Tuesday, November 29, 2011

Winning & Blegging

I can barely believe that almost the whole month of November has already shot by. I was all giddy to get started with National Novel Writing Month back on the 1st, a Tuesday. It was just about all I could do to wait until midnight on Monday night to start writing, but it worked out for me. I got to 50,000 words last night, and validated the word count for my second NaNoWriMo win in a row. It was the wee hours of the 28th, but for me it was still the 27th, so I count that as having gotten to 50,000 words three days early—better than last year by two days. By every conceivable metric, it was a better NaNoWriMo for me this year than it was last year.

Unfortunately, what I have now is a scattershot sort of manuscript that bounces all the over the place and pretty much completely lacks cohesion. I kept making up new sections as I went along, going with whatever thread felt like it was going to bring forth words each night when I sat down to write—but I’m sort of excited about taking what I have now and weaving it into something coherent. It has many of the elements that I have tried (and failed) to write about in the past, including college and the Mafia; but there are also things I’ve never even thought of writing about before, like one character who went to Japan as a foreign exchance student and wound up getting heavily involved in the burgeoning ramen trend—and she might wind up having a brush with the Yakuza too, I’m not sure.

And what’s sort of funny is that I wound up writing much less about Irvington than I would have guessed was possible for a book that I intended to be a long novel about Irvington. Part of that is because I’m still trying to work out how I want Irvington to operate as a character in the story, part of it is because I still need to figure out how each of the things that are important to me about Irvington fit into the larger story, and the last bit of it is that I need to gather more information on the darker side of Irvington. I have made a small amount of progress on that front by getting books out of the library; but I have also run into problems in that regard, too.

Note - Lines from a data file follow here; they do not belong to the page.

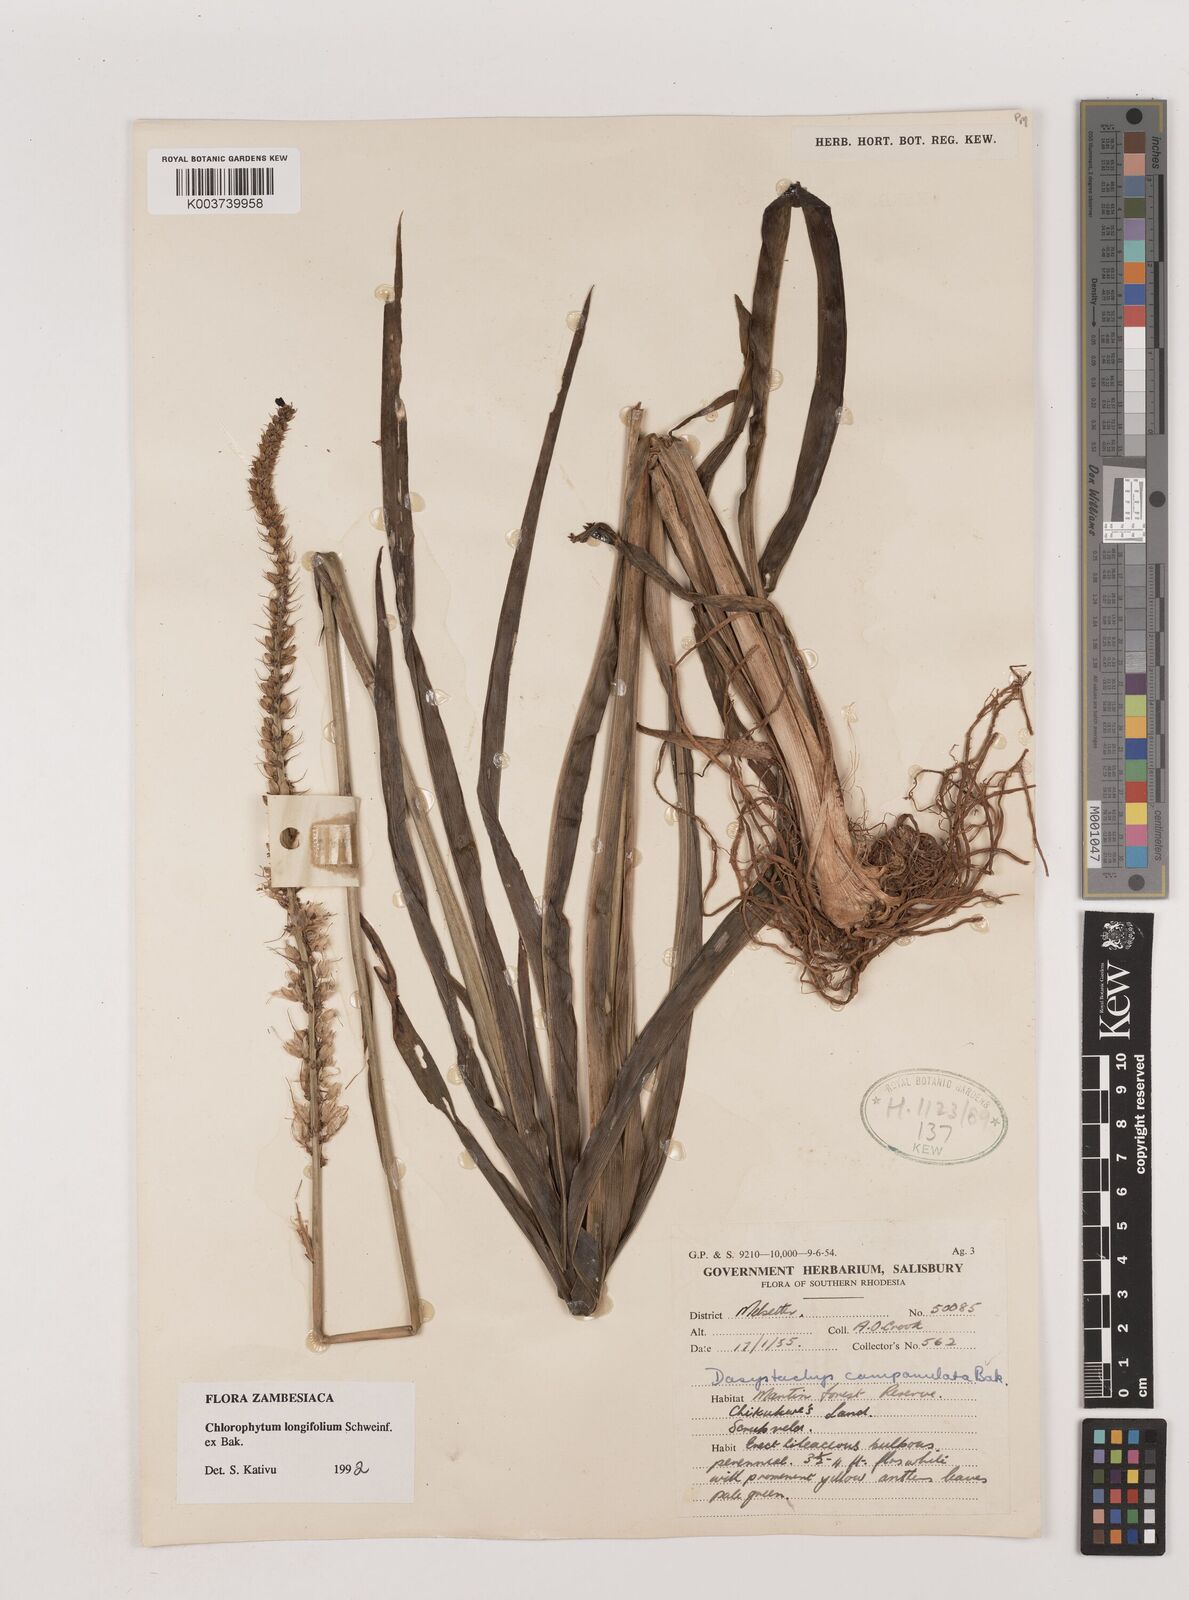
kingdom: Plantae
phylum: Tracheophyta
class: Liliopsida
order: Asparagales
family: Asparagaceae
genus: Chlorophytum
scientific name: Chlorophytum longifolium
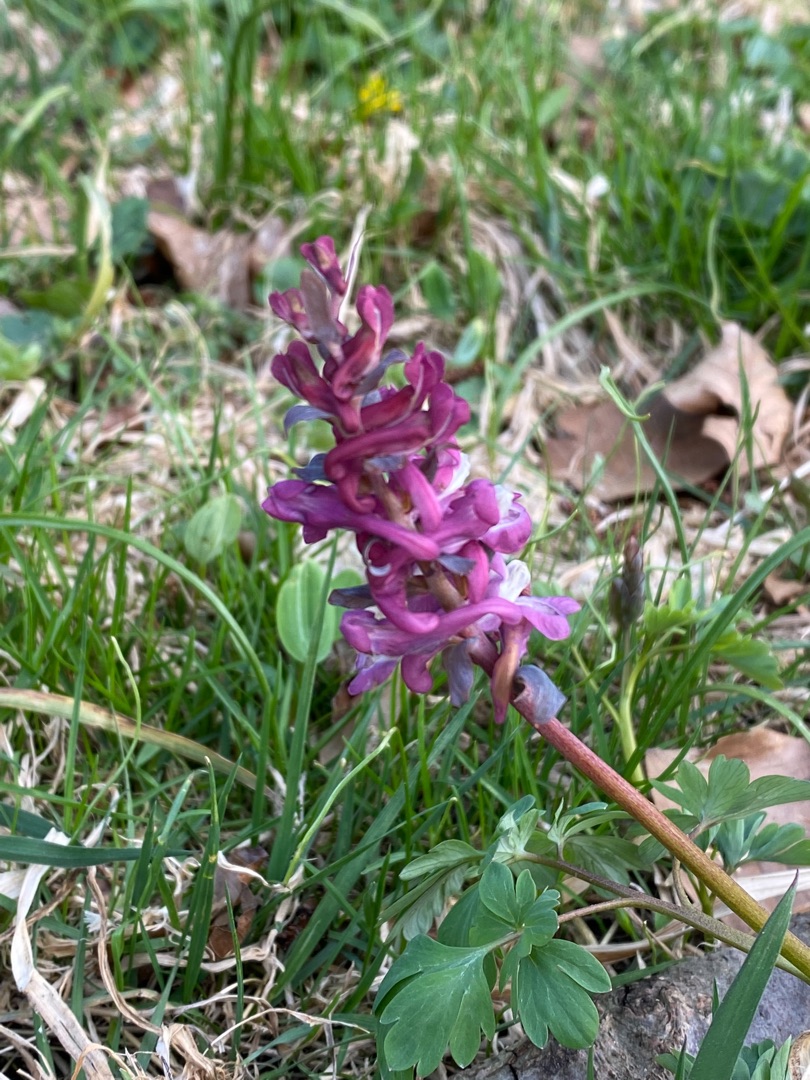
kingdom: Plantae
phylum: Tracheophyta
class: Magnoliopsida
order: Ranunculales
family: Papaveraceae
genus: Corydalis
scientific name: Corydalis cava
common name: Hulrodet lærkespore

I have so far been unable to find well-written books about haunted places in Irvington and Indiana; and it happens that my luck is actualy getting worse. I’ve read the Irvington Haunts books a couple of times each now, and the writing in those books, while not remotely good, is at least passable. Where my luck has gotten worse is with a book called Haunted Backroads: Central Indiana (and other stories), by Nicole R. Kobrowski. The writing in this book is actively bad and completely inconsistent. The Kobrowski book and both volumes of the Irvington Haunts books list Westfield, Indiana, as their publication address, which does little to raise my opinion of the wasteland that is Hamilton County. This is where the blegging part comes in: I would love to read some books about haunted places in Indiana generally and Irvington specifically, and I would love for those books also to be well-written. If anyone out there knows of any books that fit both categories, I would love to hear from you in the comments section.

I have two others that I got from the library last week: Haunted Travels of Indiana, by Mark Marimen; and Hoosier Hauntings, by K.T. MacRorie. Neither of them is published out of Westfield, Indiana, so I guess there’s that; and neither of them is very long, either. There is also a series called Haunted Hoosier Trails that I plan to look into, but if these other two are disappointing, I may have to give up on that for awhile.